### Exercise description
How many lines below include the string "soundengine"? State the number alone.
Top of Data provided
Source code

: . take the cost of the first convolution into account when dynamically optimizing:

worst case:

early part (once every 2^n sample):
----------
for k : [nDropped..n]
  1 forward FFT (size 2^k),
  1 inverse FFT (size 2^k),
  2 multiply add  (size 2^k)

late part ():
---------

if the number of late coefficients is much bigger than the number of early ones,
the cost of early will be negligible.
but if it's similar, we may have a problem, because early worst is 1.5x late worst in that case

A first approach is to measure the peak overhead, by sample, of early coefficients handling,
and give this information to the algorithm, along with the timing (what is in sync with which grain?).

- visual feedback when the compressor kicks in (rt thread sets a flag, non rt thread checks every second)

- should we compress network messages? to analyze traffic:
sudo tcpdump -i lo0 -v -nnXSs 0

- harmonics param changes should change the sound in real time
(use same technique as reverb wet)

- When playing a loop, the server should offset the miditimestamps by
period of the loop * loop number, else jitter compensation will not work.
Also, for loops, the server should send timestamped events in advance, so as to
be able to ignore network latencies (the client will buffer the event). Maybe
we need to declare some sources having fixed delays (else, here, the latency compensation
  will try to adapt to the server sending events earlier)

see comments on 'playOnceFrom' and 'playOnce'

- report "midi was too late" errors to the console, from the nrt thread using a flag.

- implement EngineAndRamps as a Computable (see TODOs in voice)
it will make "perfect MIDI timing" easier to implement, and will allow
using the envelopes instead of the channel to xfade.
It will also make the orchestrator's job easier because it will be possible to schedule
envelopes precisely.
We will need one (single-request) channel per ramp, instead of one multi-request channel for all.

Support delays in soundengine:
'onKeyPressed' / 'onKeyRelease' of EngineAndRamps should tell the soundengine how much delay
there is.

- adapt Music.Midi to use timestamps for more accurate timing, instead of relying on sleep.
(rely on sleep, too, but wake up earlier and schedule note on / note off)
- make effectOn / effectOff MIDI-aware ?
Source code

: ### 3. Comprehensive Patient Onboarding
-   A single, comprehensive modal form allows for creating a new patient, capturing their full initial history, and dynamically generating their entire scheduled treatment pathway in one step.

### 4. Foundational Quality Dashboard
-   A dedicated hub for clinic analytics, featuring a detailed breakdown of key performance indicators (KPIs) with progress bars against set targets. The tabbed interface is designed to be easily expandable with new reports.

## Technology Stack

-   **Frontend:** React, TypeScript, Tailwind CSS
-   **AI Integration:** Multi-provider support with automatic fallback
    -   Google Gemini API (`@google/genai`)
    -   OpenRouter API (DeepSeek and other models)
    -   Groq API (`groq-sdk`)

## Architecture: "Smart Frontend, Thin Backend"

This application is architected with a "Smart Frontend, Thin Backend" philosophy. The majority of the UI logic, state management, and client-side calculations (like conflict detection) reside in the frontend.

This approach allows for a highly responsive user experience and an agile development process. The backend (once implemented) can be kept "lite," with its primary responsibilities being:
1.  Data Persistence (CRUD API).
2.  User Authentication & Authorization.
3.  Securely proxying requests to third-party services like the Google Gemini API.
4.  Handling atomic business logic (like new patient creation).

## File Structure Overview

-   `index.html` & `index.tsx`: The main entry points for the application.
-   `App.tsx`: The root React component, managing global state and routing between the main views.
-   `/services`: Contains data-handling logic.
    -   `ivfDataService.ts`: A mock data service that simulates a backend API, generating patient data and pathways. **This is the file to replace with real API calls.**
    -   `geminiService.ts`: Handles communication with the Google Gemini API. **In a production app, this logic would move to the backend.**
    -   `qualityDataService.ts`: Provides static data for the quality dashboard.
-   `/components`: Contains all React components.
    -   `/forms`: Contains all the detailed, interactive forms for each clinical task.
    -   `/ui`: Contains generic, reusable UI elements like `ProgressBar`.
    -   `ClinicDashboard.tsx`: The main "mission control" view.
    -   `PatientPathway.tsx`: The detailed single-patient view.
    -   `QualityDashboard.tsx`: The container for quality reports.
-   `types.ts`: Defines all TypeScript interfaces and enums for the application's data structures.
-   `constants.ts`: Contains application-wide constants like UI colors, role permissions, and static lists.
Bottom of Data provided
### Exercise response
2